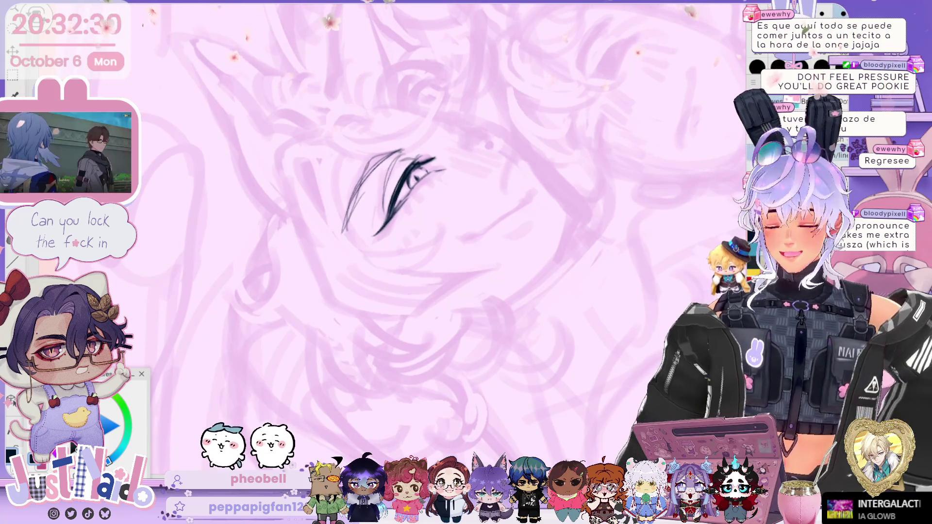
key("ctrl+z")
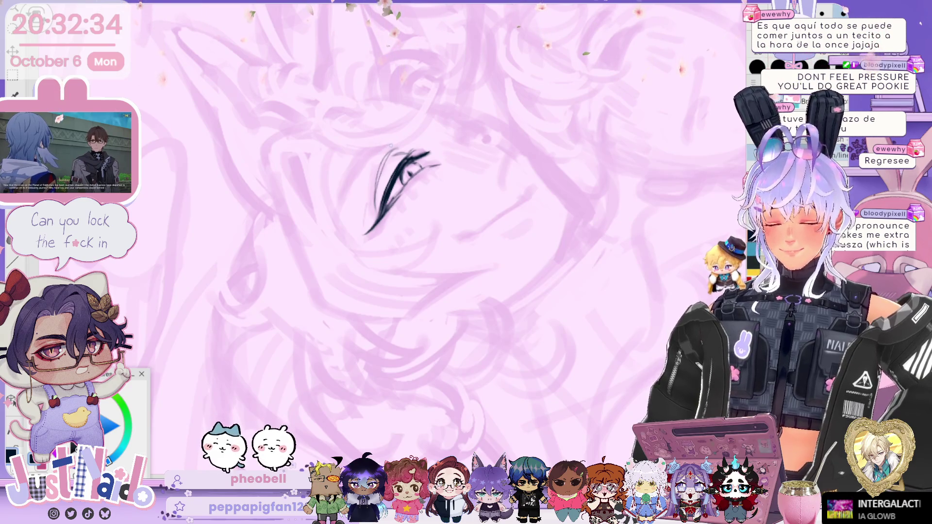
mouse_move(385, 145)
left_mouse_down()
mouse_move(343, 201)
mouse_move(347, 193)
left_mouse_up()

WHAT YOU SHOULD DO ▸
Set down only the lines from the line with "mouse_move(385, 145)" through the last line of the data above, keeping both the first and the last.

ANSWER AREA ▸
mouse_move(385, 145)
left_mouse_down()
mouse_move(343, 201)
mouse_move(347, 193)
left_mouse_up()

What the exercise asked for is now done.